* _Exercise brief_: Repeat the entries that follow, exactly as they are written.

* _Excerpted data_:
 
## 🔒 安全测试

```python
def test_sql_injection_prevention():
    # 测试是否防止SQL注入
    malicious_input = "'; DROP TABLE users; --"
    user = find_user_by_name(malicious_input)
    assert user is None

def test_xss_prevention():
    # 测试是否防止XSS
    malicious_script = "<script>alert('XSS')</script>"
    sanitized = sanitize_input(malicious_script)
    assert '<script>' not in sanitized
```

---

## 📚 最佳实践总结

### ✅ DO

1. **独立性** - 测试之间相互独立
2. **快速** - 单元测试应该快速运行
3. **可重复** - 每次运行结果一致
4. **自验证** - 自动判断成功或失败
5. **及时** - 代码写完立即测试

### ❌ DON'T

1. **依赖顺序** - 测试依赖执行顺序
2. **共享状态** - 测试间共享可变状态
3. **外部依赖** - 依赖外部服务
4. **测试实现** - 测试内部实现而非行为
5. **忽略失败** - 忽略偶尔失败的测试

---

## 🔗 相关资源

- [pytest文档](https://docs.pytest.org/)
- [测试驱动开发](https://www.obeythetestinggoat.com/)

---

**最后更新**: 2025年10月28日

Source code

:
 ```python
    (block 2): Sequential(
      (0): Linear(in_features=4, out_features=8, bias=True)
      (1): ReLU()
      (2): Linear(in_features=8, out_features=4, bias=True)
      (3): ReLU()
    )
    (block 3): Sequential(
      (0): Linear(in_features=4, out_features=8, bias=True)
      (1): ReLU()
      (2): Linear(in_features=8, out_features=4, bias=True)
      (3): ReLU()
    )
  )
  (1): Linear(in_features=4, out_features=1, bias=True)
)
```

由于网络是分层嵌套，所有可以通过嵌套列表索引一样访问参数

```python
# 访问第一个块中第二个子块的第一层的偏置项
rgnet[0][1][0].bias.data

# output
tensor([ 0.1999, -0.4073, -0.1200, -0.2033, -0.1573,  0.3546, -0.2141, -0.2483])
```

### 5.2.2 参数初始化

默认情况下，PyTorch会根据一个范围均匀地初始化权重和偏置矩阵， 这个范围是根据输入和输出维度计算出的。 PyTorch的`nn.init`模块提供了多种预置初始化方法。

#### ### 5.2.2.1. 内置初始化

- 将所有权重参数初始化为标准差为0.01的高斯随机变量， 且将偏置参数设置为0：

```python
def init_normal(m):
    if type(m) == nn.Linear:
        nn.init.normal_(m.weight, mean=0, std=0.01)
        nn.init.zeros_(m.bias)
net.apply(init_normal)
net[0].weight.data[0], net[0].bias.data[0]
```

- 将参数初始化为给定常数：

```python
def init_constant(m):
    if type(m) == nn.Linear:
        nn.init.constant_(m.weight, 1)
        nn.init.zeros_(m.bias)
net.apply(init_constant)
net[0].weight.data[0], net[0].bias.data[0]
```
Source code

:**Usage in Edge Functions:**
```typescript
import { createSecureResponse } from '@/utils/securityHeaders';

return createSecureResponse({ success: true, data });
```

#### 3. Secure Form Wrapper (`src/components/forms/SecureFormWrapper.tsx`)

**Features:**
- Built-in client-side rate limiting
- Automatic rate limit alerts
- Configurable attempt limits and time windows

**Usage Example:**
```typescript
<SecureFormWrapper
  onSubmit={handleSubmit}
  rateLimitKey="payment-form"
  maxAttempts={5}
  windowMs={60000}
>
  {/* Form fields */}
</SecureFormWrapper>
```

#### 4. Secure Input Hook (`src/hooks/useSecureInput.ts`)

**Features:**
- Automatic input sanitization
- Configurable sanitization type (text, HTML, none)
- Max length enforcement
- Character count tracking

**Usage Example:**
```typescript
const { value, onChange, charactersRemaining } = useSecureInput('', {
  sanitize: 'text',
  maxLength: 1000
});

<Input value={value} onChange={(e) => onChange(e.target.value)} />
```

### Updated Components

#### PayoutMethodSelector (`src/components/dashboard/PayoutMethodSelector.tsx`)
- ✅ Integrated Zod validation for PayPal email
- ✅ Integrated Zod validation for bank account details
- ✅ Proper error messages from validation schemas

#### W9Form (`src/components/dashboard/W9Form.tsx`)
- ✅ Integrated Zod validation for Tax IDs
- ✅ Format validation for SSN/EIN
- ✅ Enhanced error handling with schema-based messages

* _Answer to the problem_:
## 🔒 安全测试

```python
def test_sql_injection_prevention():
    # 测试是否防止SQL注入
    malicious_input = "'; DROP TABLE users; --"
    user = find_user_by_name(malicious_input)
    assert user is None

def test_xss_prevention():
    # 测试是否防止XSS
    malicious_script = "<script>alert('XSS')</script>"
    sanitized = sanitize_input(malicious_script)
    assert '<script>' not in sanitized
```

---

## 📚 最佳实践总结

### ✅ DO

1. **独立性** - 测试之间相互独立
2. **快速** - 单元测试应该快速运行
3. **可重复** - 每次运行结果一致
4. **自验证** - 自动判断成功或失败
5. **及时** - 代码写完立即测试

### ❌ DON'T

1. **依赖顺序** - 测试依赖执行顺序
2. **共享状态** - 测试间共享可变状态
3. **外部依赖** - 依赖外部服务
4. **测试实现** - 测试内部实现而非行为
5. **忽略失败** - 忽略偶尔失败的测试

---

## 🔗 相关资源

- [pytest文档](https://docs.pytest.org/)
- [测试驱动开发](https://www.obeythetestinggoat.com/)

---

**最后更新**: 2025年10月28日

Source code

:
 ```python
    (block 2): Sequential(
      (0): Linear(in_features=4, out_features=8, bias=True)
      (1): ReLU()
      (2): Linear(in_features=8, out_features=4, bias=True)
      (3): ReLU()
    )
    (block 3): Sequential(
      (0): Linear(in_features=4, out_features=8, bias=True)
      (1): ReLU()
      (2): Linear(in_features=8, out_features=4, bias=True)
      (3): ReLU()
    )
  )
  (1): Linear(in_features=4, out_features=1, bias=True)
)
```

由于网络是分层嵌套，所有可以通过嵌套列表索引一样访问参数

```python
# 访问第一个块中第二个子块的第一层的偏置项
rgnet[0][1][0].bias.data

# output
tensor([ 0.1999, -0.4073, -0.1200, -0.2033, -0.1573,  0.3546, -0.2141, -0.2483])
```

### 5.2.2 参数初始化

默认情况下，PyTorch会根据一个范围均匀地初始化权重和偏置矩阵， 这个范围是根据输入和输出维度计算出的。 PyTorch的`nn.init`模块提供了多种预置初始化方法。

#### ### 5.2.2.1. 内置初始化

- 将所有权重参数初始化为标准差为0.01的高斯随机变量， 且将偏置参数设置为0：

```python
def init_normal(m):
    if type(m) == nn.Linear:
        nn.init.normal_(m.weight, mean=0, std=0.01)
        nn.init.zeros_(m.bias)
net.apply(init_normal)
net[0].weight.data[0], net[0].bias.data[0]
```

- 将参数初始化为给定常数：

```python
def init_constant(m):
    if type(m) == nn.Linear:
        nn.init.constant_(m.weight, 1)
        nn.init.zeros_(m.bias)
net.apply(init_constant)
net[0].weight.data[0], net[0].bias.data[0]
```
Source code

:**Usage in Edge Functions:**
```typescript
import { createSecureResponse } from '@/utils/securityHeaders';

return createSecureResponse({ success: true, data });
```

#### 3. Secure Form Wrapper (`src/components/forms/SecureFormWrapper.tsx`)

**Features:**
- Built-in client-side rate limiting
- Automatic rate limit alerts
- Configurable attempt limits and time windows

**Usage Example:**
```typescript
<SecureFormWrapper
  onSubmit={handleSubmit}
  rateLimitKey="payment-form"
  maxAttempts={5}
  windowMs={60000}
>
  {/* Form fields */}
</SecureFormWrapper>
```

#### 4. Secure Input Hook (`src/hooks/useSecureInput.ts`)

**Features:**
- Automatic input sanitization
- Configurable sanitization type (text, HTML, none)
- Max length enforcement
- Character count tracking

**Usage Example:**
```typescript
const { value, onChange, charactersRemaining } = useSecureInput('', {
  sanitize: 'text',
  maxLength: 1000
});

<Input value={value} onChange={(e) => onChange(e.target.value)} />
```

### Updated Components

#### PayoutMethodSelector (`src/components/dashboard/PayoutMethodSelector.tsx`)
- ✅ Integrated Zod validation for PayPal email
- ✅ Integrated Zod validation for bank account details
- ✅ Proper error messages from validation schemas

#### W9Form (`src/components/dashboard/W9Form.tsx`)
- ✅ Integrated Zod validation for Tax IDs
- ✅ Format validation for SSN/EIN
- ✅ Enhanced error handling with schema-based messages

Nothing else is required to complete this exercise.